> _PASSAGE TO READ_
******************************

In early August Az/+E formed a political pact with the PD, that would give 3 candidates in single-seat constituencies to Az/+E for every 7 candidates given to the PD. Less than a week later, Calenda announced that he was walking away from the pact because of the parallel alliances that the PD had signed with the Greens and Left Alliance (formed by Green Europe and Italian Left) and Civic Commitment (led by Luigi Di Maio and Bruno Tabacci). Calenda's decision may led to the break-up of the federation with +E, as the latter's leaders want to continue their alliance with the PD. Finally, Action formed a joint electoral list with Matteo Renzi's Italia Viva (IV).

In the aftermath of the election, during a national assembly in Naples, the party elected Carafagna as president with 84% of the delegates' vote, replacing Richetti, who had become the leader in the Chamber of Deputies. The party also approved a path toward a stable federation with IV with 93% of the vote.

******************************

> _DATA RECORDS_
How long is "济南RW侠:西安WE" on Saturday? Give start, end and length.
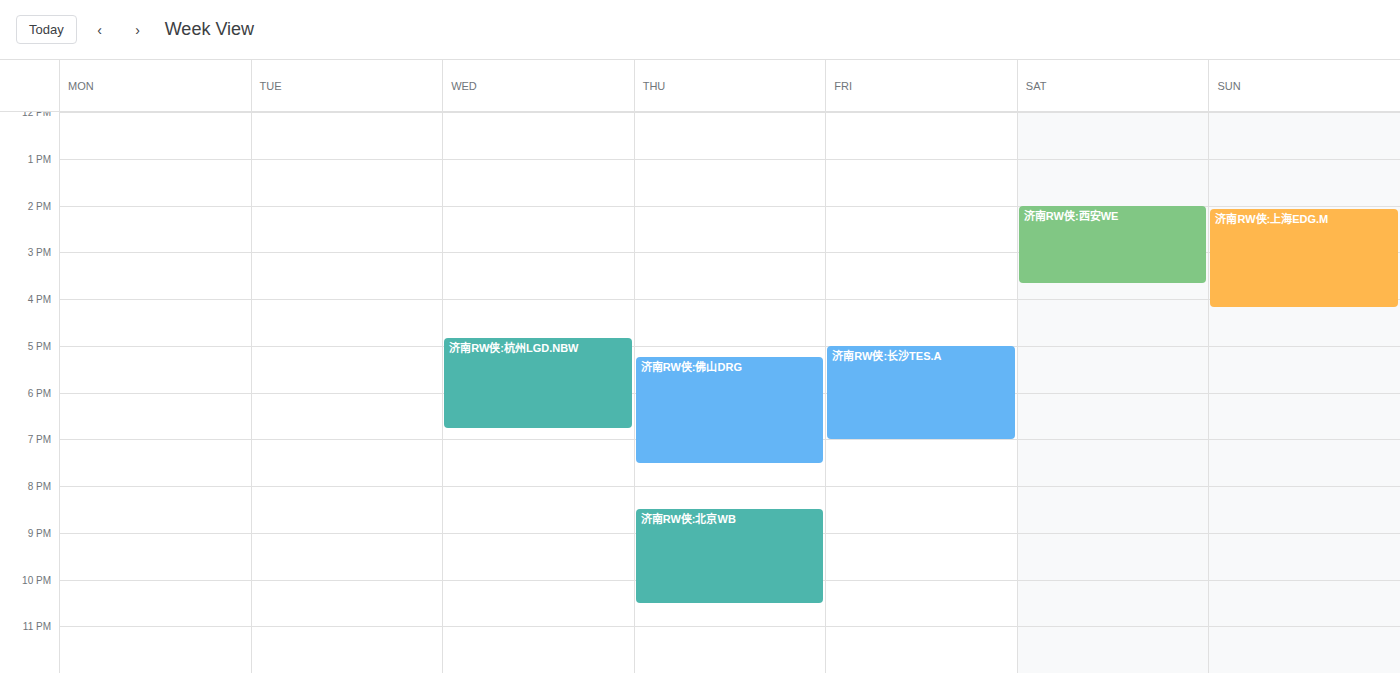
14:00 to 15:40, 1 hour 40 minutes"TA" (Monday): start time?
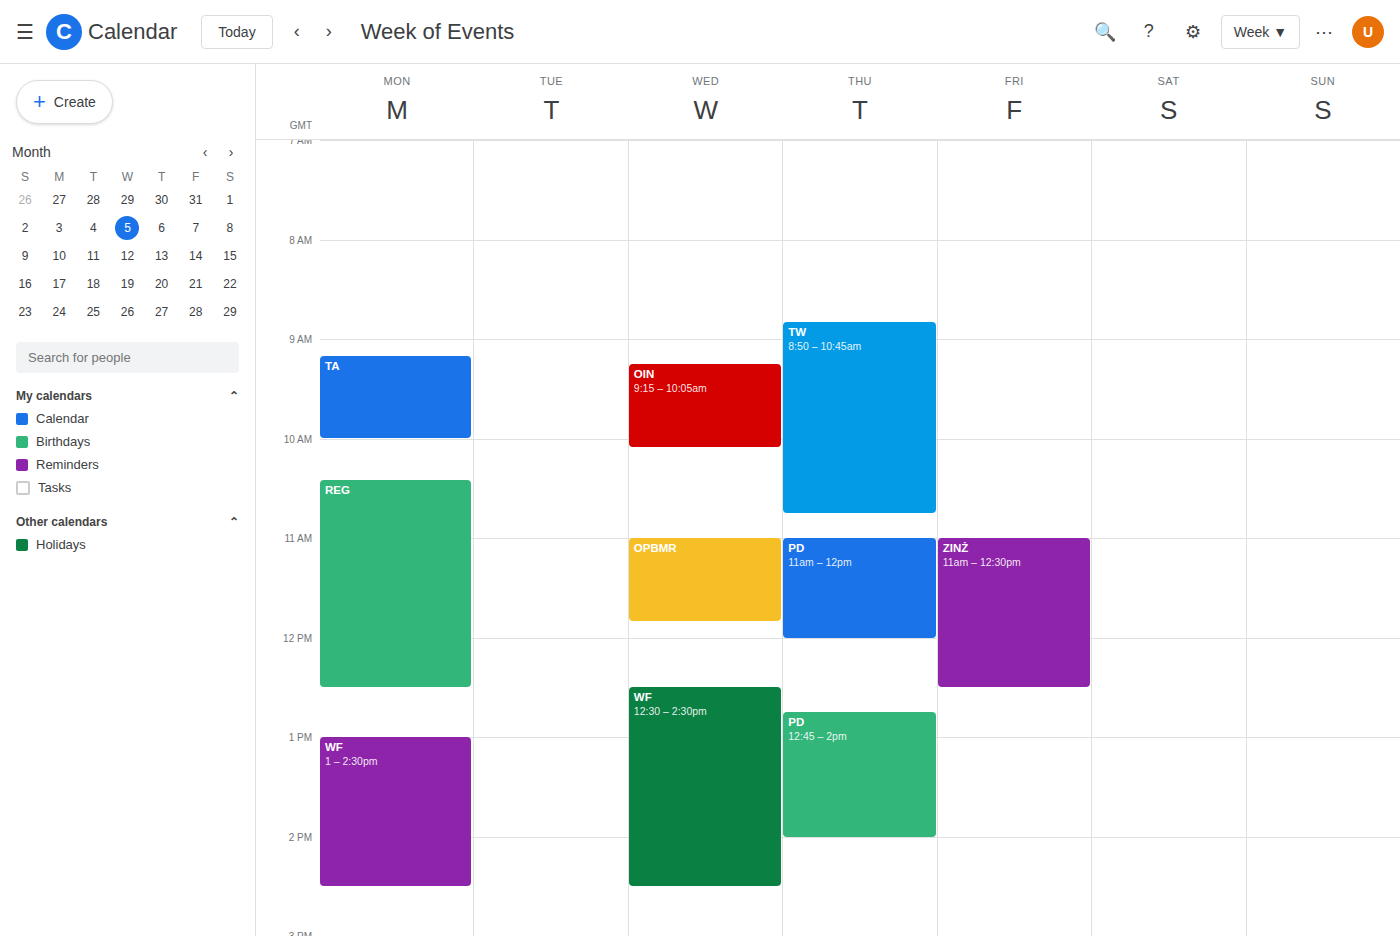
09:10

******************************

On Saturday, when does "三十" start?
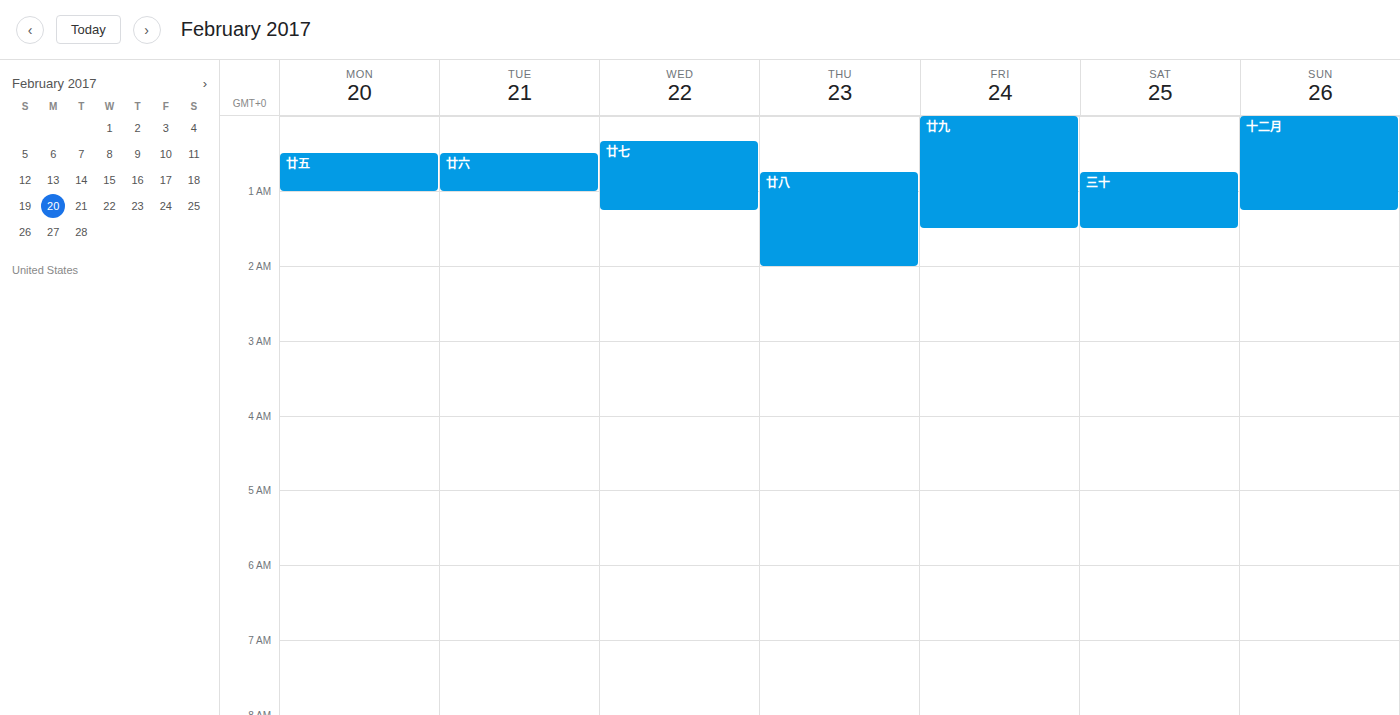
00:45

******************************

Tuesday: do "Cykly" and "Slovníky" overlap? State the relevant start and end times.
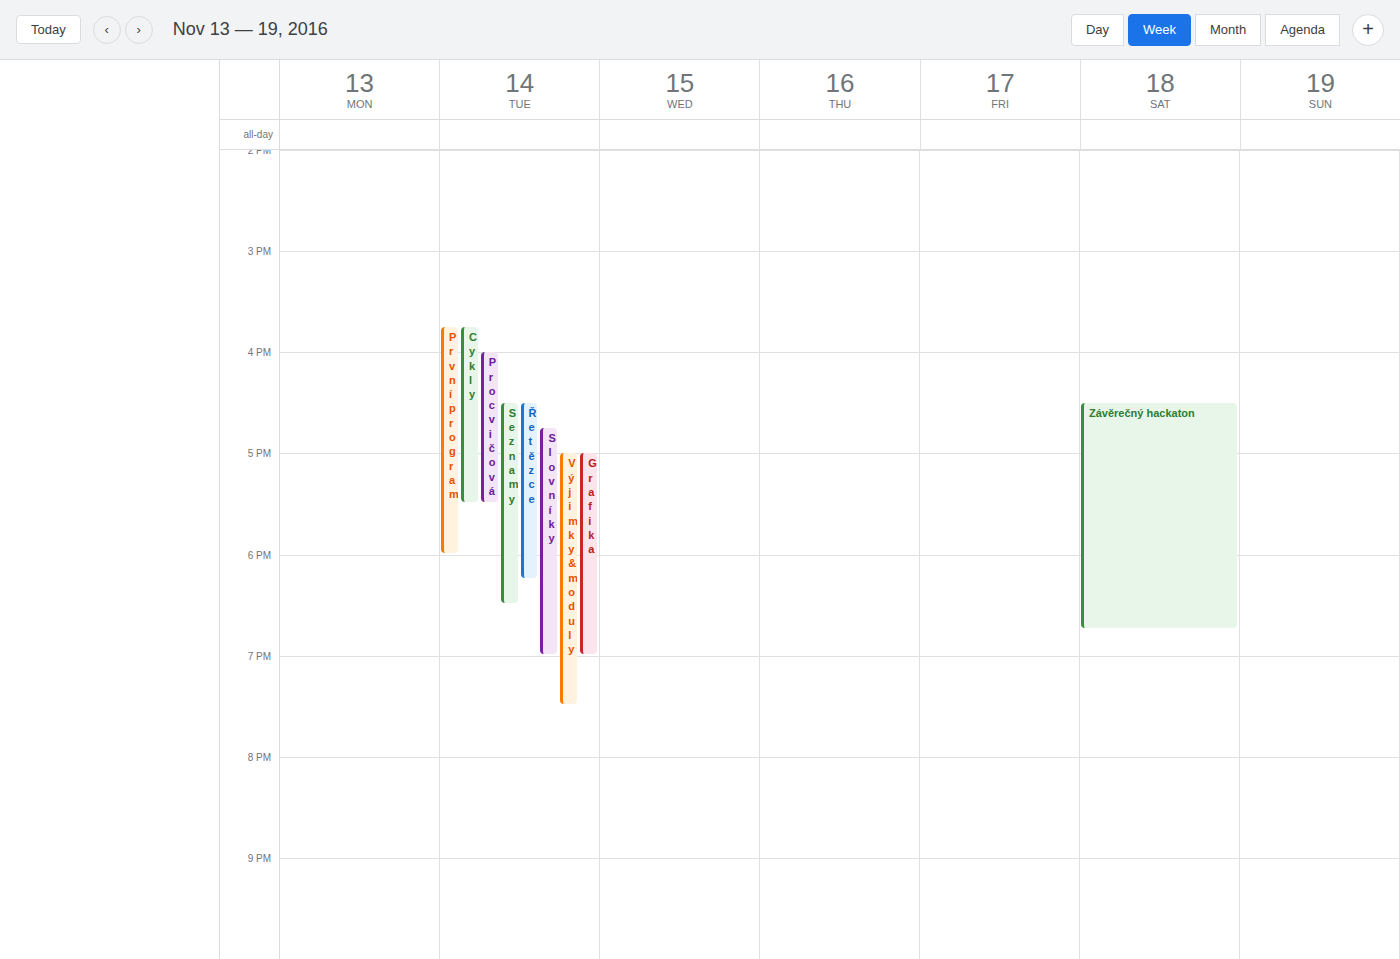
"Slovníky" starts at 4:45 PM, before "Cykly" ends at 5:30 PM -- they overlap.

******************************

> _OBJECTIVE 1_
In the passage on Action's electoral alliances, how many single-seat candidates would Az/+E receive for every 7 given to the PD under the August pact?
> _OBJECTIVE 2_
Please return the part of the passage on Action's electoral alliances between "In the aftermath" and "of the vote.", inclusive.
> _OBJECTIVE 3_
Carry the passage on Action's electoral alliances further from its final sentence.

> _ANSWER 1_
3 candidates.

> _ANSWER 2_
In the aftermath of the election, during a national assembly in Naples, the party elected Carafagna as president with 84% of the delegates' vote, replacing Richetti, who had become the leader in the Chamber of Deputies. The party also approved a path toward a stable federation with IV with 93% of the vote.

> _ANSWER 3_
Notable members
Other than Carlo Calenda, leading members of the party include Mariastella Gelmini (ex-FI), Mara Carfagna (ex-FI), Matteo Richetti (ex-PD), Enrico Costa (ex-FI), Gianni Pittella (ex-PD), Raffaele Bonanni (former secretary-general of the Italian Confederation of Workers' Trade Unions), Vincenzo Camporini (former Chief of the Defence Staff), Mario Raffaelli (former long-time deputy and under-secretary for the Italian Socialist Party), Walter Ricciardi (former president of the Istituto Superiore di Sanità) and Ugo Rossi (former President of Trentino).

Electoral results

Italian Parliament

Regional Councils

Leadership
Secretary: Carlo Calenda (2022–present)
Deputy Secretary: Enrico Costa (2022–present), Andrea Mazziotti (2022–present)
Coordinator: Andrea Mazziotti (2022–present)
President: Matteo Richetti (2022), Mara Carfagna (2022–present)
Vice President: Emma Fattorini (2022–present), Giulia Pastorella (2022–present)
Spokesperson: Valentina Grippo (2022–present)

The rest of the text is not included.